Tests for RF are almost always negative, although occasionally children with a single affected joint (often the wrist) have RF. These children may progress to have RF-positive polyarthritis. In contrast, tests for ANAs are positive in low to moderate titer (1 : 160 to 1 : 640) in 62% to 65% of children with oligoarthritis, particularly in girls and in those with uveitis. Antibodies to double-stranded DNA and the extractable nuclear antigens are rarely detectable and should raise the possibility of an alternative diagnosis such as systemic lupus erythematosus. Antibodies to histones have been described in 6% of children with oligoarticular JIA, 12% in those with uveitis.
Antibodies that react with citrullinated peptides have rarely been demonstrated in children with oligoarthritis, their frequency depending to some extent on the antigen used. Syed and colleagues noted that IgA anticyclic citrullinated peptide (anti-CCP) antibodies were more common than other isotypes in children with JIA. Anticardiolipin antibodies were reported in up to 46% of children with oligoarthritis. They are usually transient and do not appear to be associated with intravascular thrombosis, however.
Elevated concentrations of activated C3 (C3c, C3d) were demonstrated in about one third of children with active oligoarthritis (a lower frequency than in children with systemic arthritis or polyarthritis), possibly the result of activation of the alternative pathway. Circulating immune complexes are not characteristic of oligoarthritis.
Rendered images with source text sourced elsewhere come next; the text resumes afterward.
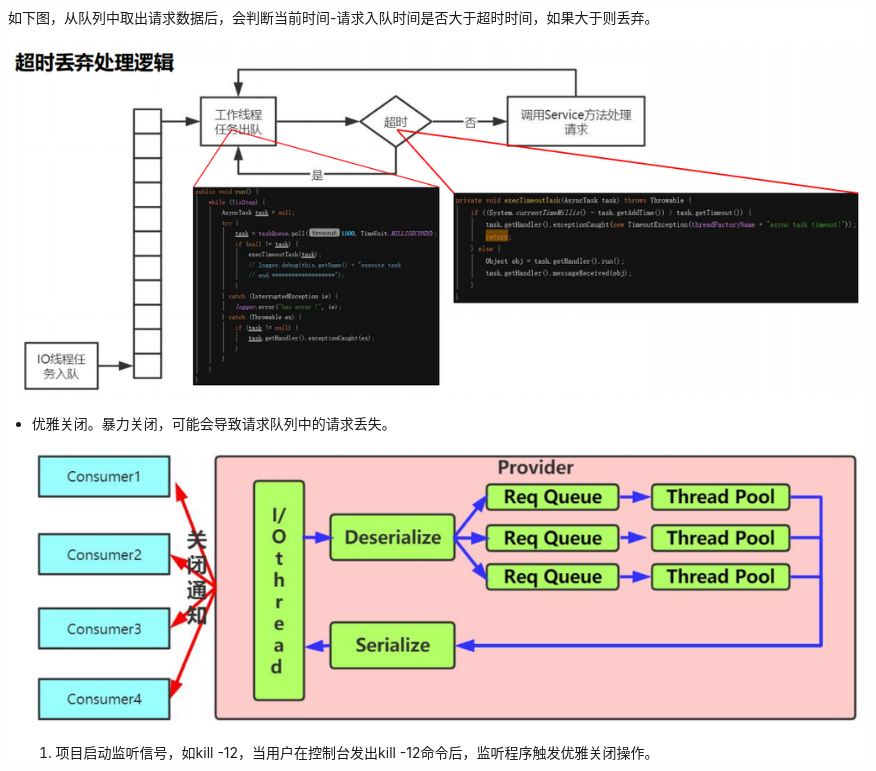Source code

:   如下图，从队列中取出请求数据后，会判断当前时间-请求入队时间是否大于超时时间，如果大于则丢弃。

  ![](../images/rpc/11.png)

* 优雅关闭。暴力关闭，可能会导致请求队列中的请求丢失。

  ![](../images/rpc/12.png)

  1. 项目启动监听信号，如kill -12，当用户在控制台发出kill -12命令后，监听程序触发优雅关闭操作。
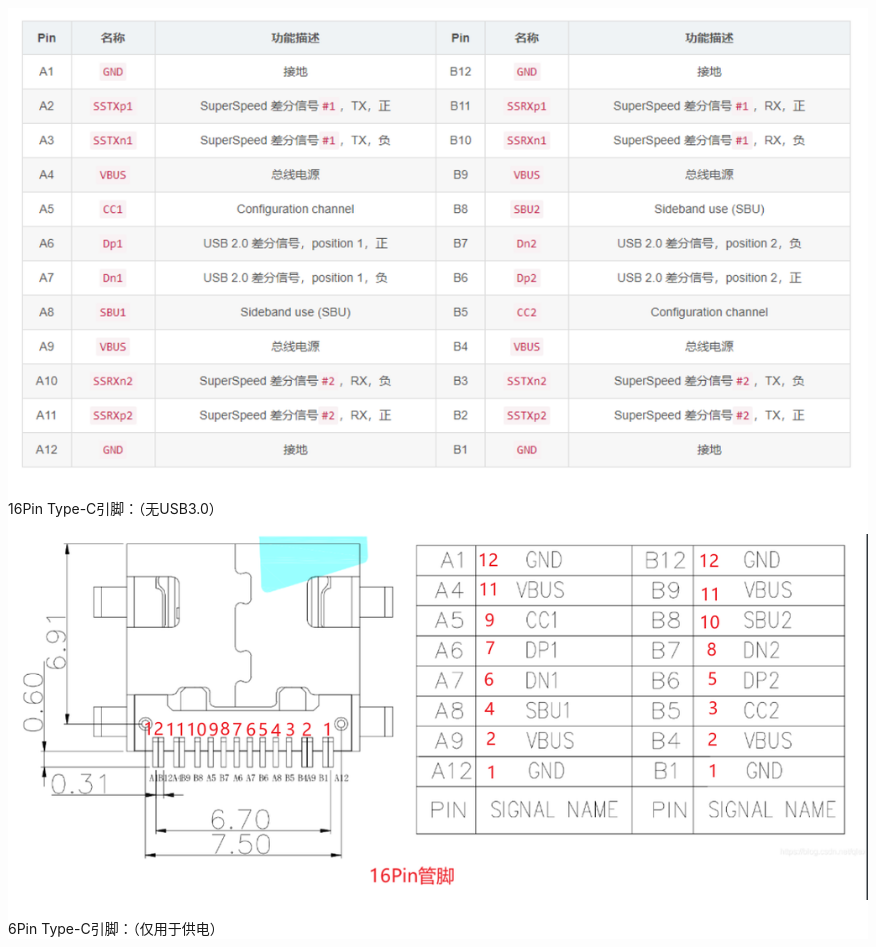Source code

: ![](imgPCB/stm32f103/5.type-c引脚说明.png)

16Pin Type-C引脚：（无USB3.0）

![](imgPCB/stm32f103/5.type-c16Pin.png)

6Pin Type-C引脚：（仅用于供电）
Routine synovial fluid analysis does not distinguish one type of JIA from another. The fluid is usually moderately inflammatory, with a cell count of 5 to 20,000 cells/mm 3 , mostly polymorphonuclear leukocytes. CD8+ cells constitute the predominant lymphocyte population. Specialized studies of the synovial fluid proteome have identified differences between JIA subtypes with elevations of antichymotrypsin, ceruloplasmin, Apo A-1, and haptoglobin in oligoarthritis, as compared with polyarthritis.
Radiographic Evaluation
The radiographic changes in oligoarthritis are similar to those seen on other kinds of arthritis, although often less frequent and less severe (see Chapter 9 ). In a follow-up study of 97 children with pauciarticular JRA, joint space narrowing was present in only 5% of children early in the disease course, increasing to approximately 15% at a median of 6.2 years after disease onset. Erosions were seen in 10% of children with early disease, and in approximately 25% of children 6 years later. Bone overgrowth was more common; it occurred in more than 20% of children early in the disease and slightly more frequently later in the disease course. Not surprisingly, overgrowth was most common at the knee ( Figs. 18-2 and 18-3 ). Advanced maturation, particularly at the wrist, may also occur.